Task to complete: Pick out the lines in the listing below that contain the word "Company" and copy them.

++++++

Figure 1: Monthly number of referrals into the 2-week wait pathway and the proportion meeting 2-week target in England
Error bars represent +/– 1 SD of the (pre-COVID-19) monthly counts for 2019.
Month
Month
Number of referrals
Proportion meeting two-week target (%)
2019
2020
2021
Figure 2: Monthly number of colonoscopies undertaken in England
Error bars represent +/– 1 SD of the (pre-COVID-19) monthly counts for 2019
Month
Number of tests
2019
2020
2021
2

++++++

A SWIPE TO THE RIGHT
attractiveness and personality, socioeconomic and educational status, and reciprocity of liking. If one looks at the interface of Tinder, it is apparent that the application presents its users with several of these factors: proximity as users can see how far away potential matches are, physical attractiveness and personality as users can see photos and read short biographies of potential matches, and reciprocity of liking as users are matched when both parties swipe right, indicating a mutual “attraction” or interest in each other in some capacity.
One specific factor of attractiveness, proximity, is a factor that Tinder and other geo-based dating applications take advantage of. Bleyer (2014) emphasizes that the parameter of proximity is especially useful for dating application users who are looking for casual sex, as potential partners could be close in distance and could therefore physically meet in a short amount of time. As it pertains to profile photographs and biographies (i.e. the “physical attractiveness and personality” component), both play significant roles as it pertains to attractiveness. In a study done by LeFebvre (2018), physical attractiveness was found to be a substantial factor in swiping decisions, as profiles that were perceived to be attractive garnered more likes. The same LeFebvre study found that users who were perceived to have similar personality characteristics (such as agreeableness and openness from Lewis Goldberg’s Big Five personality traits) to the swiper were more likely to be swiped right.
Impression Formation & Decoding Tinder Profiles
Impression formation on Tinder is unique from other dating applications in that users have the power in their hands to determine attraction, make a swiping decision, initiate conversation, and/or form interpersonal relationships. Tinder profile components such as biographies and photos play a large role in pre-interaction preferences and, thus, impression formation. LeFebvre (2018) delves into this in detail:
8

++++++

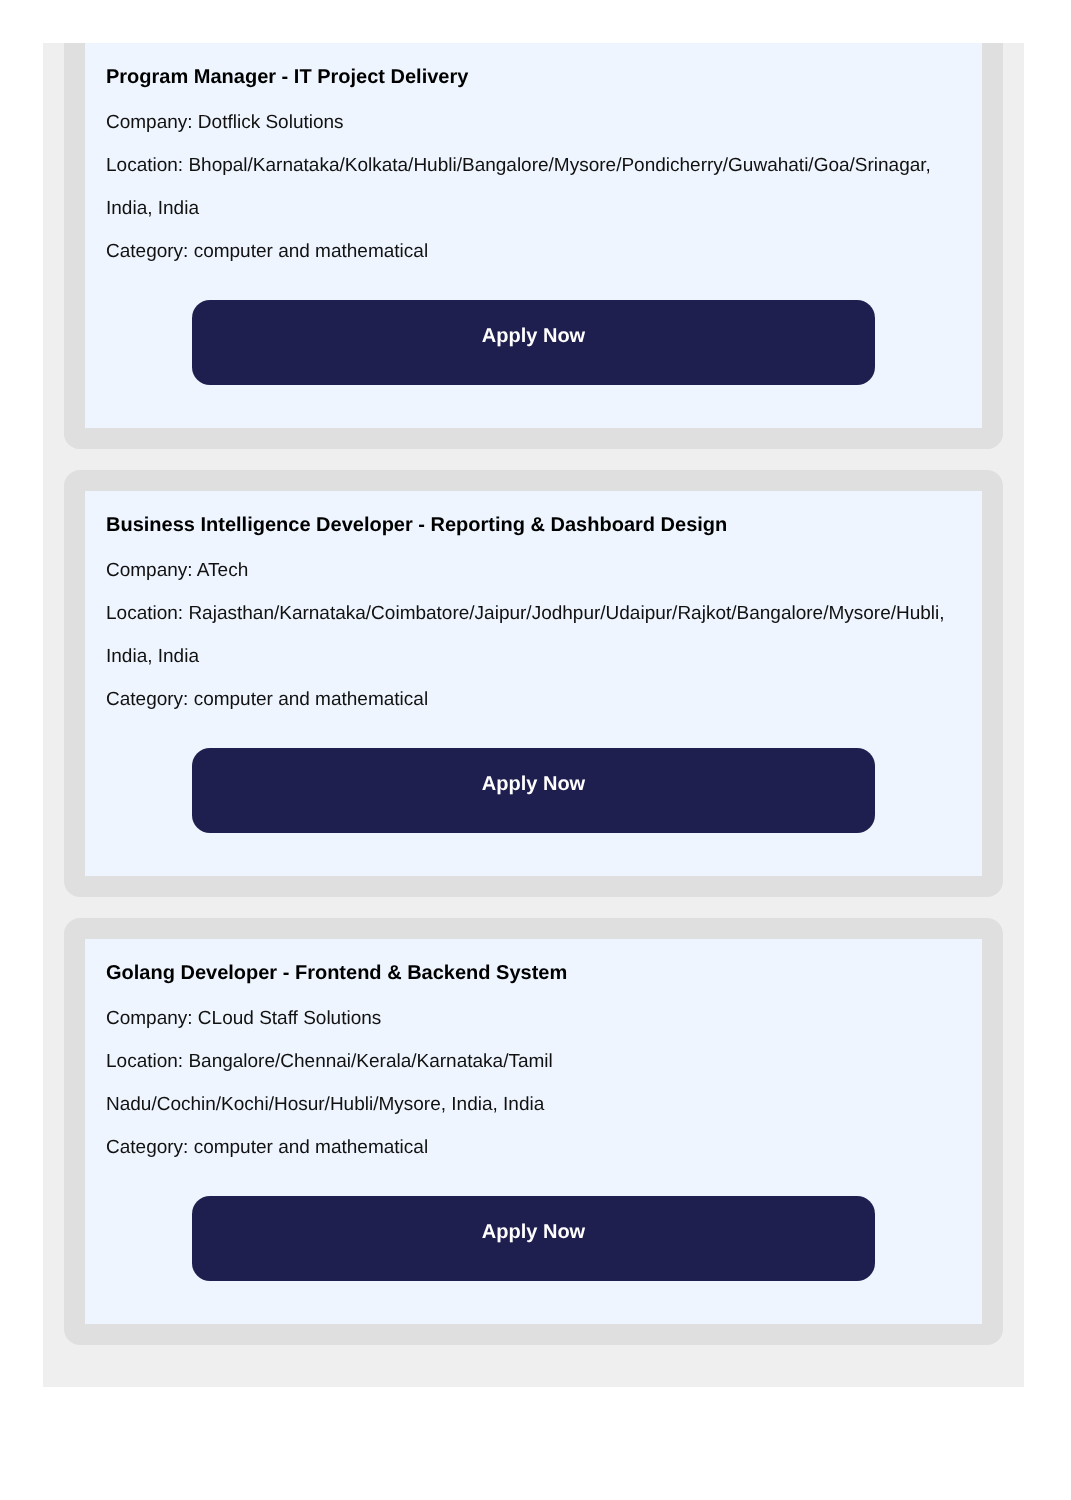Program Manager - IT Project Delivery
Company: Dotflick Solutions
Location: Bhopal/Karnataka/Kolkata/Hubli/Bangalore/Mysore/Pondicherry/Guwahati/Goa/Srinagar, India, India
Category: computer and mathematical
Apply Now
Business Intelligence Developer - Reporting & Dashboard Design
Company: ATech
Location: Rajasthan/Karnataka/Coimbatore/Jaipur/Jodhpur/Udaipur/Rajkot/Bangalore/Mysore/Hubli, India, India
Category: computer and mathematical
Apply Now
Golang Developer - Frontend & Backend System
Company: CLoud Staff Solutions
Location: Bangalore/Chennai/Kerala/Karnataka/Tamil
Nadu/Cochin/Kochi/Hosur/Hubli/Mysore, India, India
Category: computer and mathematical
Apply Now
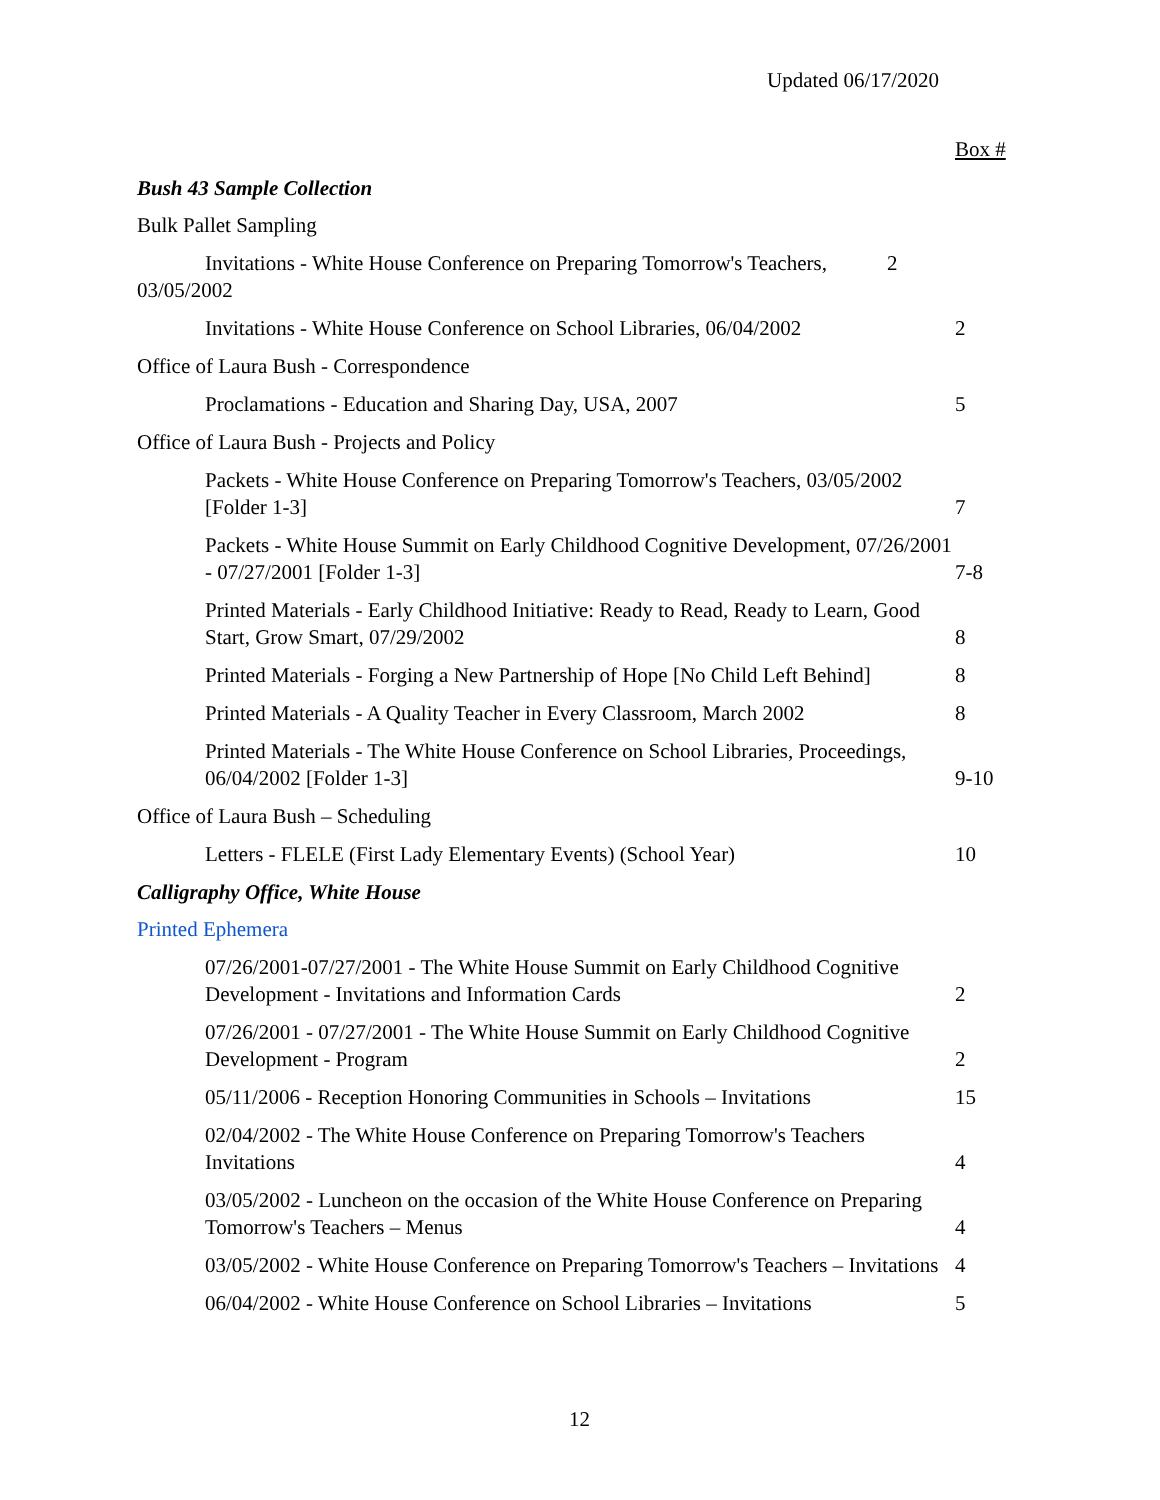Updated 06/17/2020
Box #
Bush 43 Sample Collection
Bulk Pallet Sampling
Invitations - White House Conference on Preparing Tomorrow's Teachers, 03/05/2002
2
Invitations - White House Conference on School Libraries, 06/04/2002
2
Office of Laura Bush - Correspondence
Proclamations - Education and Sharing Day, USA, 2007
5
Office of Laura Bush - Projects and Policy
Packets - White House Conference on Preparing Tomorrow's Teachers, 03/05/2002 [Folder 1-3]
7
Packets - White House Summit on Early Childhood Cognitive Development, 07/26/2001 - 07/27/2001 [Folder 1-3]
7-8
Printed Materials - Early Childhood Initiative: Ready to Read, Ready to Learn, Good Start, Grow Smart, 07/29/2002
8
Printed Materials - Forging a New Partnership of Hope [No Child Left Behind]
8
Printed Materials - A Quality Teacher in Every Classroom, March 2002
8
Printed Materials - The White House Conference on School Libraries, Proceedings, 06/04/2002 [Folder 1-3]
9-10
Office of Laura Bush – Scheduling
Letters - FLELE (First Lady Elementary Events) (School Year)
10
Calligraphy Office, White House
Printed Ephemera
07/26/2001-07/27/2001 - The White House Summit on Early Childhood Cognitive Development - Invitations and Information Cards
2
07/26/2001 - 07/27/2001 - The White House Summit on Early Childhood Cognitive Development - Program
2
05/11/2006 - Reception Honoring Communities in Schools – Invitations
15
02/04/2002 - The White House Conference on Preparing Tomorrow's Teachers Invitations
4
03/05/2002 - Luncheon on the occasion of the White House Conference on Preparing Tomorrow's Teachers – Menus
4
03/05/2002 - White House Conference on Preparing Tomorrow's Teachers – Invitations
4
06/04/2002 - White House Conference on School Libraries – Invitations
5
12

++++++

Reply:
Company: Dotflick Solutions
Company: ATech
Company: CLoud Staff Solutions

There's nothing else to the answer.